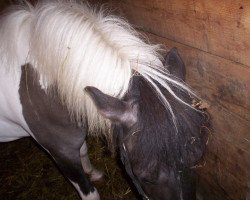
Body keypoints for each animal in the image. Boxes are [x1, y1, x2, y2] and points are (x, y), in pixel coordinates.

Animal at [0, 0, 208, 199]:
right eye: (145, 177)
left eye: (198, 159)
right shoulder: (61, 153)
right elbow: (90, 192)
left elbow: (83, 149)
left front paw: (93, 172)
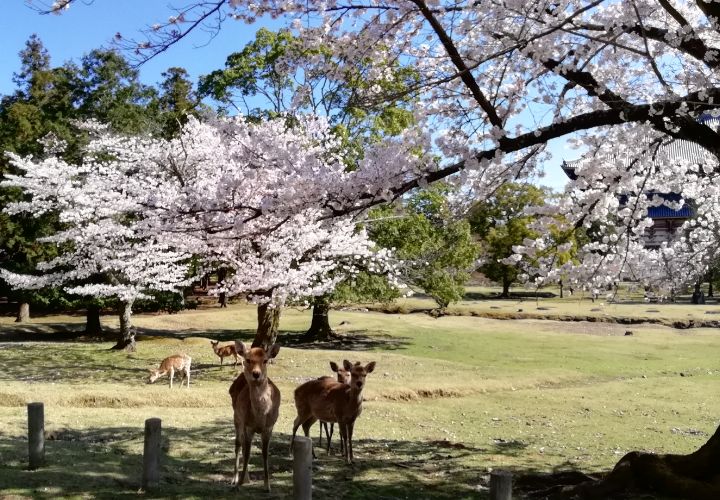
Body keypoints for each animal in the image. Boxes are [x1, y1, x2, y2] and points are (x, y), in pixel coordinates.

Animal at [229, 340, 280, 492]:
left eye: (265, 360)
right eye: (248, 360)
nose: (256, 374)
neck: (260, 416)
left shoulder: (269, 427)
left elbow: (265, 453)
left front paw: (267, 486)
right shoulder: (248, 426)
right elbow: (247, 453)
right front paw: (239, 483)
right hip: (236, 418)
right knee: (238, 444)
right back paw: (235, 479)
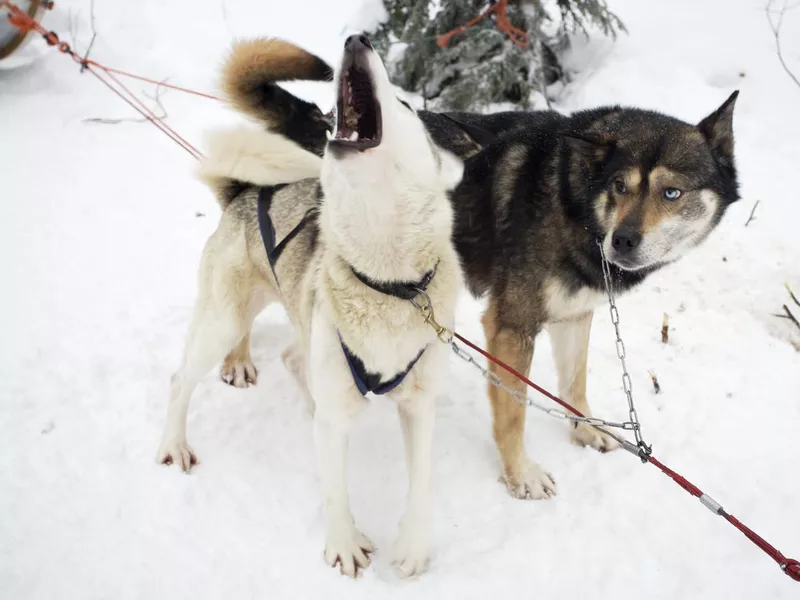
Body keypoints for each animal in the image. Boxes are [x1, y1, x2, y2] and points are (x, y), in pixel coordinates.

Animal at [155, 35, 462, 580]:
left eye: (405, 107)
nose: (358, 39)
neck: (388, 283)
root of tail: (244, 191)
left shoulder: (419, 404)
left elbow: (421, 480)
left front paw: (413, 545)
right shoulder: (338, 415)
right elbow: (336, 491)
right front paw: (343, 545)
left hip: (302, 325)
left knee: (292, 360)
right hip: (223, 322)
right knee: (180, 380)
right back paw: (174, 443)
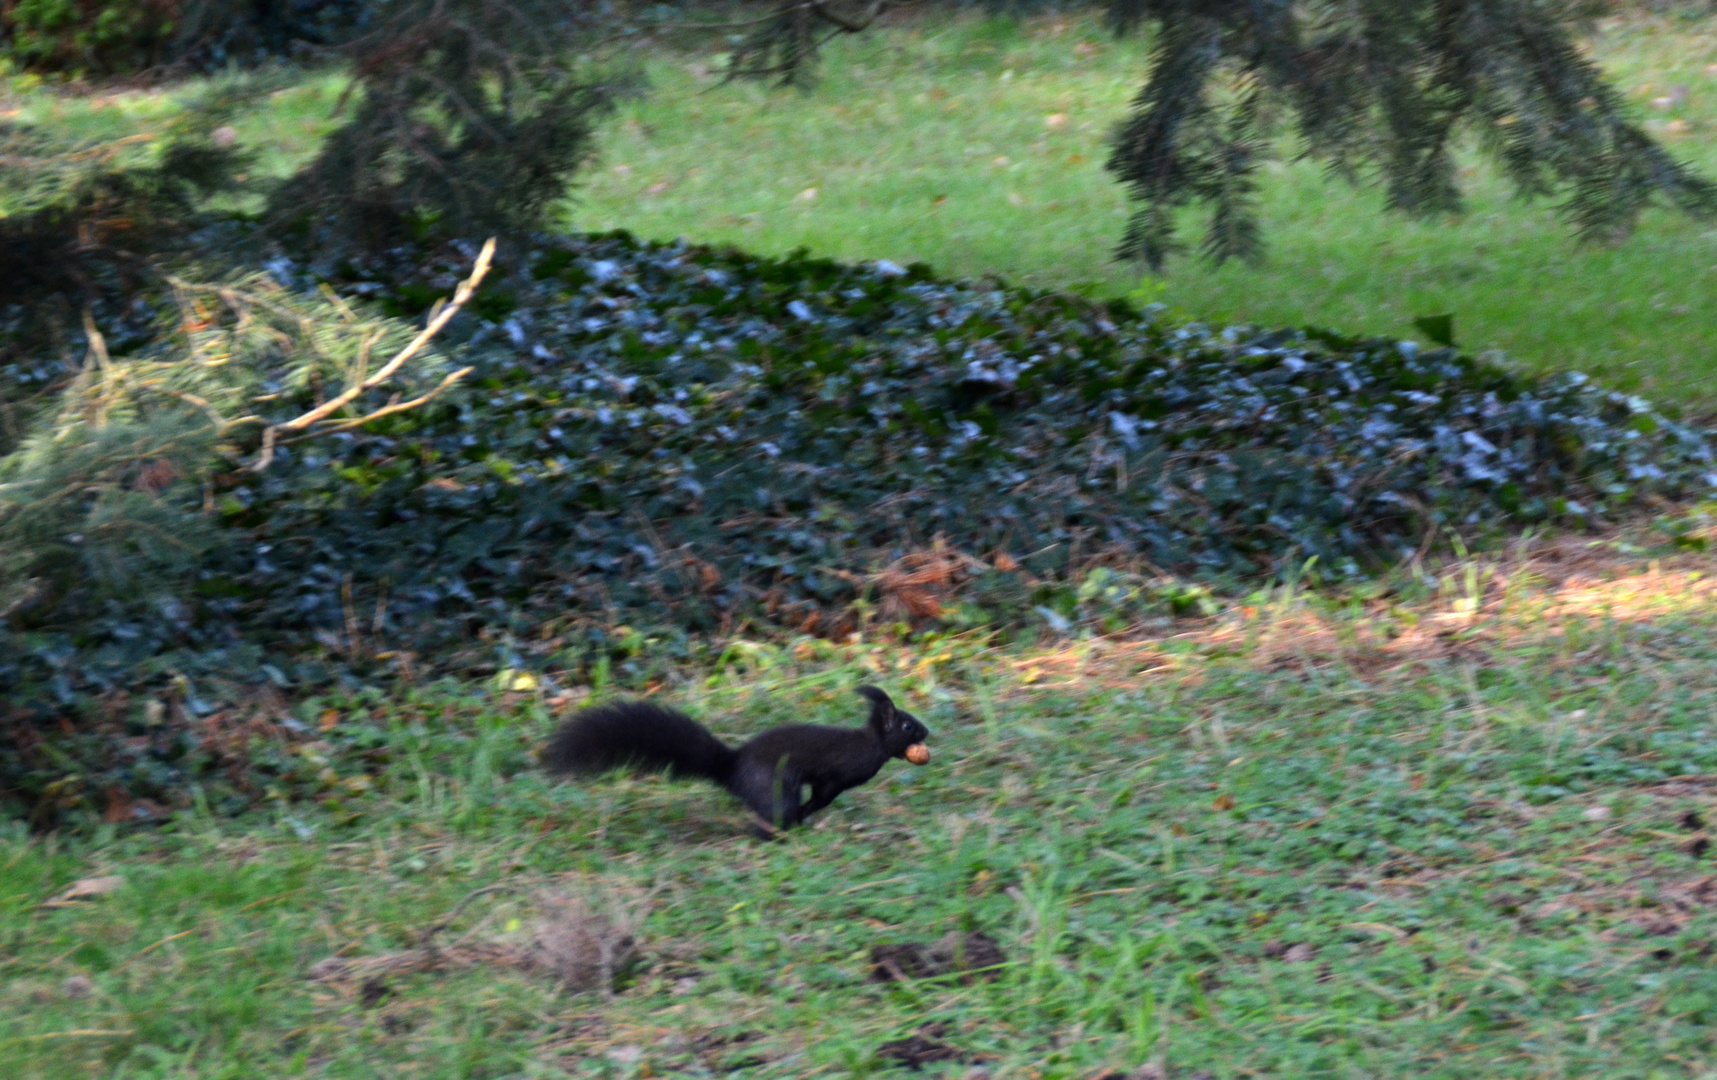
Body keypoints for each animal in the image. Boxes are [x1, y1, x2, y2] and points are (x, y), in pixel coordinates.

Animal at [546, 686, 927, 831]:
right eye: (907, 725)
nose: (927, 732)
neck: (871, 744)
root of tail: (731, 769)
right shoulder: (837, 775)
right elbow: (823, 793)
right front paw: (808, 813)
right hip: (773, 787)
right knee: (773, 812)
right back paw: (784, 827)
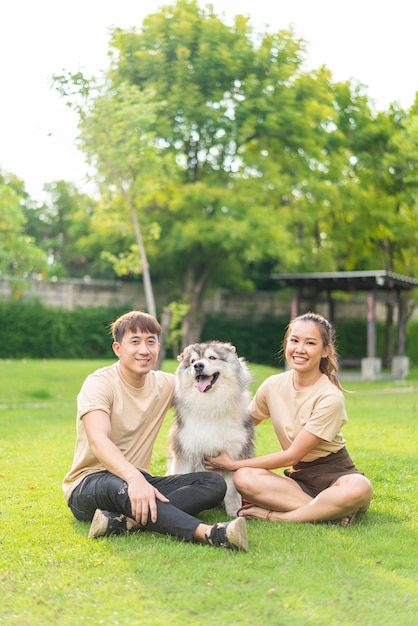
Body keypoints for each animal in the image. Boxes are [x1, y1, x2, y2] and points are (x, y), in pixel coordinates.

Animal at [167, 338, 255, 516]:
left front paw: (234, 512)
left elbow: (231, 491)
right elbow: (181, 477)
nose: (198, 366)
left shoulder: (233, 454)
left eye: (212, 357)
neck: (210, 405)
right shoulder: (184, 453)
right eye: (192, 361)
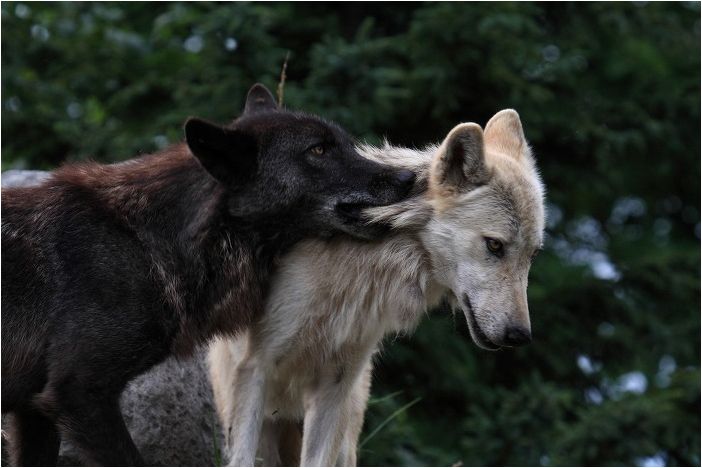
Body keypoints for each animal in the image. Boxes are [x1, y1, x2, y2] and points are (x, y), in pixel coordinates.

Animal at [0, 84, 416, 464]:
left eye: (346, 144)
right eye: (318, 150)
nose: (408, 178)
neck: (144, 241)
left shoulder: (34, 410)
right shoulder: (79, 395)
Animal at [206, 109, 548, 464]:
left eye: (533, 254)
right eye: (495, 245)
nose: (520, 335)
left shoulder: (336, 386)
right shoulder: (255, 369)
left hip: (346, 432)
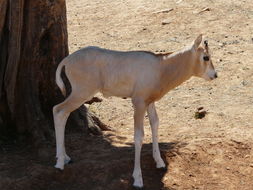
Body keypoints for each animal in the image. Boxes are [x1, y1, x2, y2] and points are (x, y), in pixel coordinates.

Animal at [52, 34, 217, 189]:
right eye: (206, 57)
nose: (215, 75)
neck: (161, 66)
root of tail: (67, 60)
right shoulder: (138, 103)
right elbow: (139, 136)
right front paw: (138, 179)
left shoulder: (149, 102)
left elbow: (155, 124)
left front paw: (159, 162)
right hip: (82, 93)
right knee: (58, 110)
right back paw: (59, 163)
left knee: (62, 112)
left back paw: (65, 157)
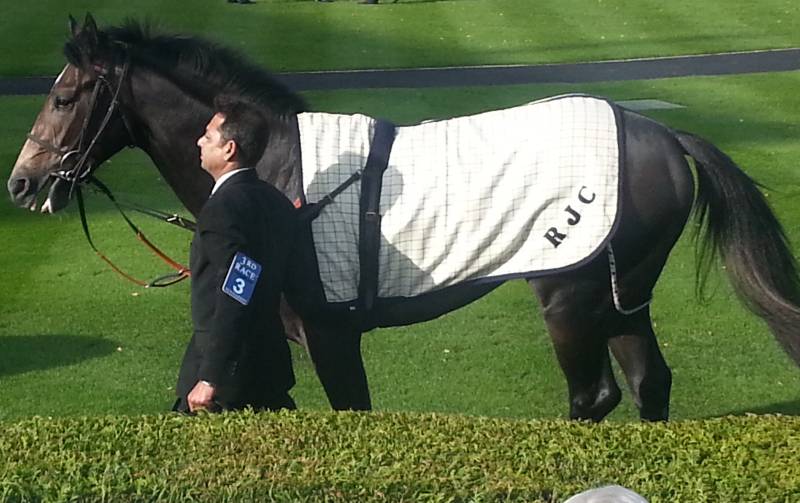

-*-

**Exercise aim:** Go back to the records above and write them out exactly, without the pictures.

**Result of this exercise:**
Body keypoints for each animal in the image. Boxes are [x1, y1, x2, y2] and points are (x, y), in pixel coordinates.

Animal at [0, 0, 208, 199]:
right eye: (145, 177)
left eye: (198, 159)
right shoulder: (61, 153)
right elbow: (90, 192)
left elbow: (83, 149)
left front paw: (93, 172)
Body keypoints for each animal in the image. Boxes are [x1, y1, x2, y2] and points are (x, y), in pixel coordinates.

Animal at [229, 340, 280, 492]:
left eye: (265, 360)
right eye: (248, 360)
nose: (256, 374)
neck: (260, 416)
left shoulder: (269, 427)
left elbow: (265, 453)
left front paw: (267, 486)
right shoulder: (248, 426)
right elbow: (247, 453)
right front paw: (239, 483)
right hip: (236, 418)
right knee: (238, 444)
right back paw: (235, 479)
Body keypoints for each animal in the image. Boxes are [x1, y1, x2, y2] and points are (x, y), in pixel coordinates.

Animal at [155, 35, 462, 580]:
left eye: (405, 107)
nose: (358, 39)
neck: (388, 283)
root of tail: (244, 191)
left shoulder: (419, 404)
left elbow: (421, 480)
left front paw: (413, 545)
right shoulder: (338, 415)
right elbow: (336, 491)
right front paw: (343, 545)
left hip: (302, 325)
left knee: (292, 360)
right hip: (223, 322)
right knee: (180, 380)
right back paw: (174, 443)
Body keypoints for each animal in the image. Boxes are [x1, y1, x2, y2] and points are (x, y), in pixel coordinates.

Animal at [546, 686, 927, 831]:
right eye: (907, 725)
nose: (927, 732)
neck: (871, 744)
root of tail: (731, 769)
right shoulder: (837, 775)
right elbow: (823, 793)
right front paw: (808, 813)
right hip: (773, 787)
right knee: (773, 812)
right back paw: (784, 827)
Body keypoints for each animal in the image. Boxes are [x1, y1, x2, y2] and points are (x, y), in pixel coordinates.

Animal at [167, 338, 255, 516]:
left front paw: (234, 512)
left elbow: (231, 491)
right elbow: (181, 477)
nose: (198, 366)
left shoulder: (233, 454)
left eye: (212, 357)
neck: (210, 405)
right shoulder: (184, 453)
right eye: (192, 361)
Body keypoints for each animal in the image. Boxes are [x1, y1, x2, y2] and points are (x, y), in pixel coordinates.

Animal at [0, 84, 416, 464]:
left eye: (346, 144)
right eye: (318, 150)
nose: (408, 178)
neck: (144, 241)
left shoulder: (34, 410)
right shoulder: (79, 395)
Animal at [206, 109, 548, 464]:
left eye: (533, 254)
right eye: (495, 245)
nose: (520, 335)
left shoulder: (336, 386)
right shoulder: (255, 369)
left hip: (346, 432)
Body keypoints for each animal in the image. Boxes are [x1, y1, x2, y2] and points are (x, y), in pixel coordinates.

Animal at [52, 34, 217, 189]:
right eye: (206, 57)
nose: (215, 75)
neck: (161, 66)
root of tail: (67, 60)
right shoulder: (138, 103)
right elbow: (139, 136)
right front paw: (138, 179)
left shoulder: (149, 102)
left elbow: (155, 124)
left front paw: (159, 162)
right hip: (82, 93)
right knee: (58, 110)
right back paw: (59, 163)
left knee: (62, 112)
left back paw: (65, 157)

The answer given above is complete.